Thursday, May 17, 2018

Covenant Marriage Requires Total Commitment

https://www.lds.org/media-library/video/topics/marriage-and-family?lang=eng
What is the LDS perspective of the covenant of marriage. Elder Bruce C. Hafen quotes, “Marriage is by nature a covenant, not just a private contract one may cancel at will. When troubles come, the parties to a contractual marriage seek happiness by walking away.” That is not a way for marriage. In a covenant marriage, the husband and wife work through things that might be hard. Marriage is a give and take relationship. Most of the time, we give to each other.
Elder Hafen mentions what “Jesus taught about contractual attitudes when he described the ‘hireling,’ who performs his conditional promise of care only when he receives something in return. When the hireling ‘seeth the wolf coming,’ he ‘leaveth the sheep, and fleeth…. because he…careth not for the sheep.” This not the way the Savior acted. The Savior was the good shepherd who watched over his sheep and would have given his life for his sheep. Many people that marry today, are like the hireling. When something goes wrong, they leave.

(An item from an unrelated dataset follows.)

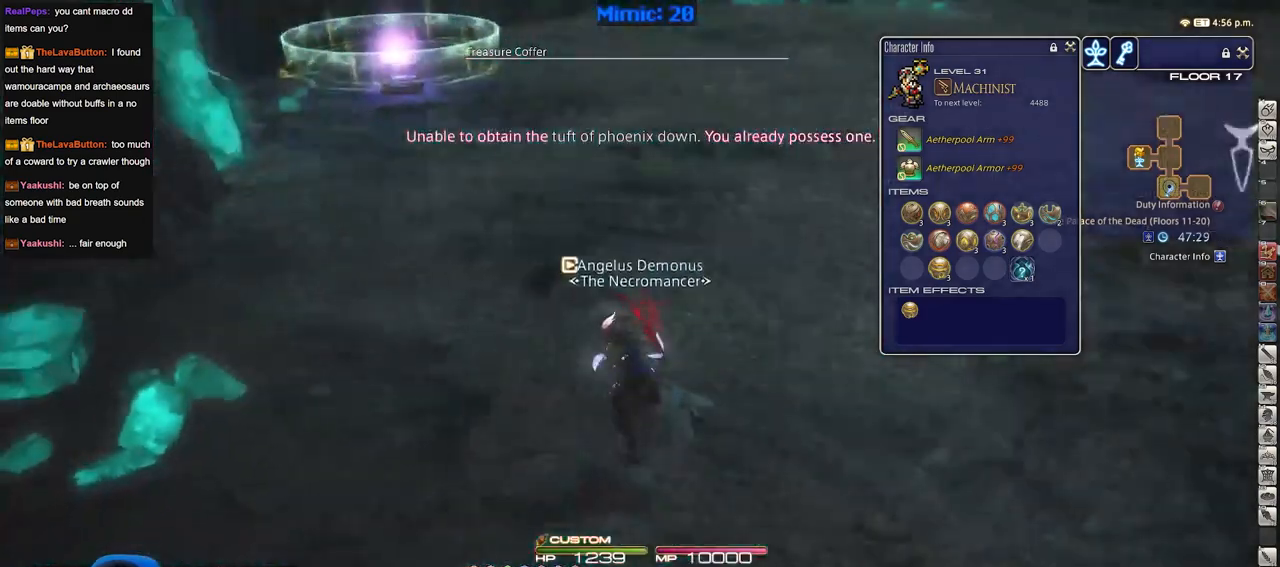
{"keys": ["w"], "events": [[267, "a", "up"], [367, "p", "up"]]}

Covenant marriage requires a total commitment. “Every marriage is tested repeatedly by three kinds of wolves. The first wolf is natural adversity.” (Elder Hafen, 1996) I have an example of this. I longed for another child and Heavenly Father did give us another child. He was born with Downs Syndrome, which is not what we expected, but he has been such a joy to our family. Some people told me, “You don’t want a child like that, abort it.” I did not, I felt my child deserved a right to life, as much as anyone else.

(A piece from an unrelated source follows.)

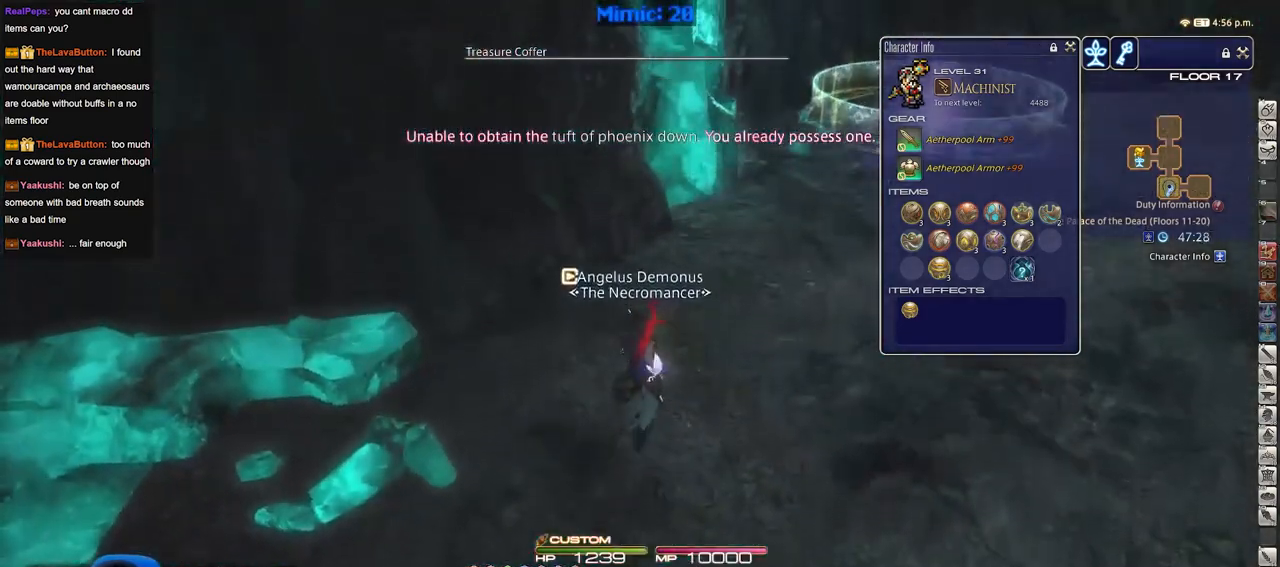
{"keys": ["w"], "events": [[84, "p", "down"], [150, "d", "down"], [184, "p", "up"], [284, "p", "down"], [284, "space", "down"], [384, "d", "up"], [384, "p", "up"], [384, "space", "up"]]}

“Second, the wolf of their own imperfections will test them.” (Hafen, 1996) In this, an example is given of a husband who constantly riduled his wife. Compared this to a husband that constantly built up his wife. The wife’s self-esteem soared because of her husband.
“The third wolf is the excessive individualism that has spawned today’s contractual attitudes.” (Hafen, 1996) In this example, a little girl came crying home and wanted to know if her Mother was really, her mother? Her teacher at school told the children that “nobody belongs to anybody.” This teacher and so many others, today, feel the bonds of “kinship and marriage are not valuable ties that bind, but are, instead, sheer bondage. Ours is the age of waning of belonging.” (Hafen, 1996)
We, as people today, need to reestablish the awareness of marriage as a covenant. So, when the wolves come, we will be prepared and “be as the shepherds, not hirelings, willing to lay down our lives, a day at a time, for the sheep of our covenant.” (Hafen, 1996) Then, we will continue to have joy in our marriages.
Hafen, Bruce G., (1996). Proceedings from General Conference. October '96: Covenant Marriage.